[[ Supplied entries, beginning ]]

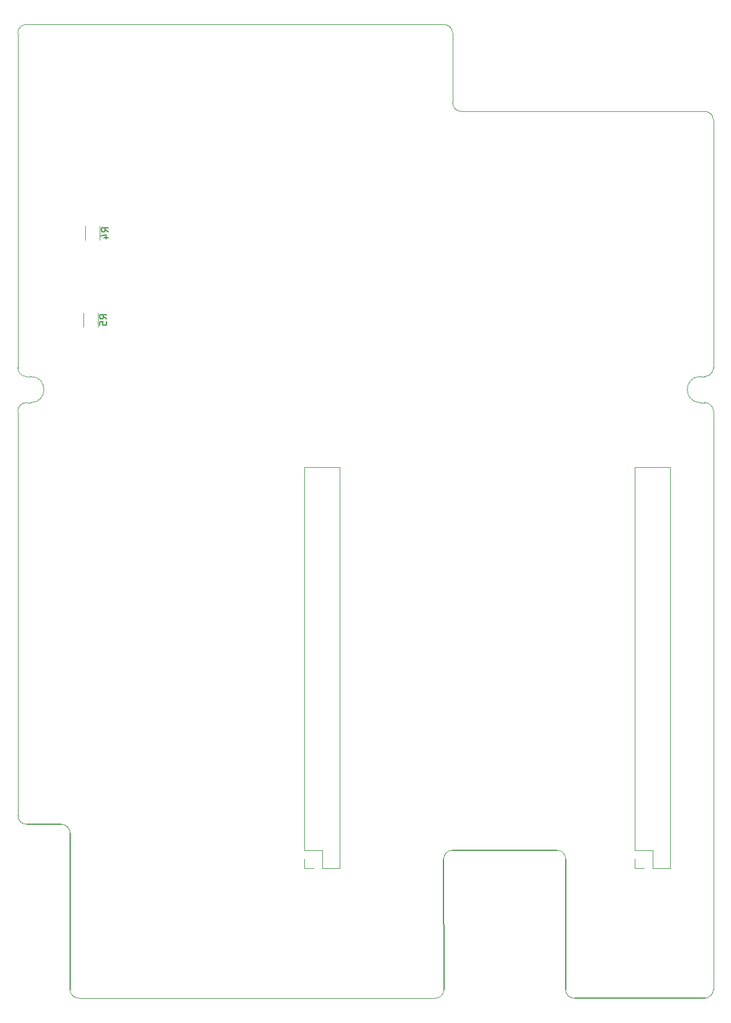
<source format=gbo>
G04 #@! TF.FileFunction,Legend,Bot*
%FSLAX46Y46*%
G04 Gerber Fmt 4.6, Leading zero omitted, Abs format (unit mm)*
G04 Created by KiCad (PCBNEW 4.0.7) date Monday, July 09, 2018 'PMt' 12:45:27 PM*
%MOMM*%
%LPD*%
G01*
G04 APERTURE LIST*
%ADD10C,0.020000*%
%ADD11C,0.100000*%
%ADD12C,0.150000*%
%ADD13C,0.120000*%
G04 APERTURE END LIST*
D10*
D11*
X27927300Y-67271900D02*
G75*
G02X29222700Y-68567300I0J-1295400D01*
G01*
X11417300Y-68567300D02*
G75*
G02X12687300Y-67297300I1270000J0D01*
G01*
X-44437300Y-63512700D02*
G75*
G02X-43167300Y-64782700I0J-1270000D01*
G01*
X11442700Y-87642700D02*
G75*
G02X10172700Y-88912700I-1270000J0D01*
G01*
X30467300Y-88912700D02*
G75*
G02X29197300Y-87642700I0J1270000D01*
G01*
D12*
X30480000Y-88900000D02*
X49530000Y-88900000D01*
D11*
X-41922700Y-88887300D02*
G75*
G02X-43192700Y-87617300I0J1270000D01*
G01*
D12*
X-43167300Y-64782700D02*
X-43180000Y-87630000D01*
X-49530000Y-63500000D02*
X-44437300Y-63512700D01*
X29222700Y-68567300D02*
X29210000Y-87630000D01*
X12687300Y-67297300D02*
X27927300Y-67297300D01*
X11430000Y-87630000D02*
X11417300Y-68567300D01*
D11*
X-50800000Y-3175000D02*
G75*
G02X-49530000Y-1905000I1270000J0D01*
G01*
X-49530000Y-1905000D02*
X-48895000Y-1905000D01*
X-48895000Y1905000D02*
G75*
G02X-48895000Y-1905000I0J-1905000D01*
G01*
X-48895000Y1905000D02*
X-49530000Y1905000D01*
X-49530000Y1905000D02*
G75*
G02X-50800000Y3175000I0J1270000D01*
G01*
X-50800000Y52070000D02*
X-50800000Y3175000D01*
X-50800000Y52070000D02*
G75*
G02X-49530000Y53340000I1270000J0D01*
G01*
X11430000Y53340000D02*
X-49530000Y53340000D01*
X11430000Y53340000D02*
G75*
G02X12700000Y52070000I0J-1270000D01*
G01*
X12700000Y52070000D02*
X12700000Y41910000D01*
X13970000Y40640000D02*
G75*
G02X12700000Y41910000I0J1270000D01*
G01*
X13970000Y40640000D02*
X49530000Y40640000D01*
X49530000Y40640000D02*
G75*
G02X50800000Y39370000I0J-1270000D01*
G01*
X50800000Y3175000D02*
X50800000Y39370000D01*
X50800000Y3175000D02*
G75*
G02X49530000Y1905000I-1270000J0D01*
G01*
X48895000Y1905000D02*
X49530000Y1905000D01*
X48895000Y-1905000D02*
G75*
G02X48895000Y1905000I0J1905000D01*
G01*
X49530000Y-1905000D02*
X48895000Y-1905000D01*
X49530000Y-1905000D02*
G75*
G02X50800000Y-3175000I0J-1270000D01*
G01*
X50800000Y-87630000D02*
X50800000Y-3175000D01*
X50800000Y-87630000D02*
G75*
G02X49530000Y-88900000I-1270000J0D01*
G01*
X-41910000Y-88900000D02*
X10160000Y-88900000D01*
X-49517300Y-63512700D02*
G75*
G02X-50787300Y-62242700I0J1270000D01*
G01*
X-50800000Y-3175000D02*
X-50800000Y-62230000D01*
D13*
X-40948000Y23860000D02*
X-40948000Y21860000D01*
X-38808000Y21860000D02*
X-38808000Y23860000D01*
X-41202000Y11160000D02*
X-41202000Y9160000D01*
X-39062000Y9160000D02*
X-39062000Y11160000D01*
X39310000Y-11370000D02*
X44510000Y-11370000D01*
X39310000Y-67310000D02*
X39310000Y-11370000D01*
X44510000Y-69910000D02*
X44510000Y-11370000D01*
X39310000Y-67310000D02*
X41910000Y-67310000D01*
X41910000Y-67310000D02*
X41910000Y-69910000D01*
X41910000Y-69910000D02*
X44510000Y-69910000D01*
X39310000Y-68580000D02*
X39310000Y-69910000D01*
X39310000Y-69910000D02*
X40640000Y-69910000D01*
X-8950000Y-11370000D02*
X-3750000Y-11370000D01*
X-8950000Y-67310000D02*
X-8950000Y-11370000D01*
X-3750000Y-69910000D02*
X-3750000Y-11370000D01*
X-8950000Y-67310000D02*
X-6350000Y-67310000D01*
X-6350000Y-67310000D02*
X-6350000Y-69910000D01*
X-6350000Y-69910000D02*
X-3750000Y-69910000D01*
X-8950000Y-68580000D02*
X-8950000Y-69910000D01*
X-8950000Y-69910000D02*
X-7620000Y-69910000D01*
D12*
X-37575619Y23026666D02*
X-38051810Y23360000D01*
X-37575619Y23598095D02*
X-38575619Y23598095D01*
X-38575619Y23217142D01*
X-38528000Y23121904D01*
X-38480381Y23074285D01*
X-38385143Y23026666D01*
X-38242286Y23026666D01*
X-38147048Y23074285D01*
X-38099429Y23121904D01*
X-38051810Y23217142D01*
X-38051810Y23598095D01*
X-38242286Y22169523D02*
X-37575619Y22169523D01*
X-38623238Y22407619D02*
X-37908952Y22645714D01*
X-37908952Y22026666D01*
X-37829619Y10326666D02*
X-38305810Y10660000D01*
X-37829619Y10898095D02*
X-38829619Y10898095D01*
X-38829619Y10517142D01*
X-38782000Y10421904D01*
X-38734381Y10374285D01*
X-38639143Y10326666D01*
X-38496286Y10326666D01*
X-38401048Y10374285D01*
X-38353429Y10421904D01*
X-38305810Y10517142D01*
X-38305810Y10898095D01*
X-38829619Y9421904D02*
X-38829619Y9898095D01*
X-38353429Y9945714D01*
X-38401048Y9898095D01*
X-38448667Y9802857D01*
X-38448667Y9564761D01*
X-38401048Y9469523D01*
X-38353429Y9421904D01*
X-38258190Y9374285D01*
X-38020095Y9374285D01*
X-37924857Y9421904D01*
X-37877238Y9469523D01*
X-37829619Y9564761D01*
X-37829619Y9802857D01*
X-37877238Y9898095D01*
X-37924857Y9945714D01*
M02*

</source>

[[ Supplied entries, end ]]

How many of the lines above include the string "format"? Reply with the number by itself.

◆ Answer to the exercise:
2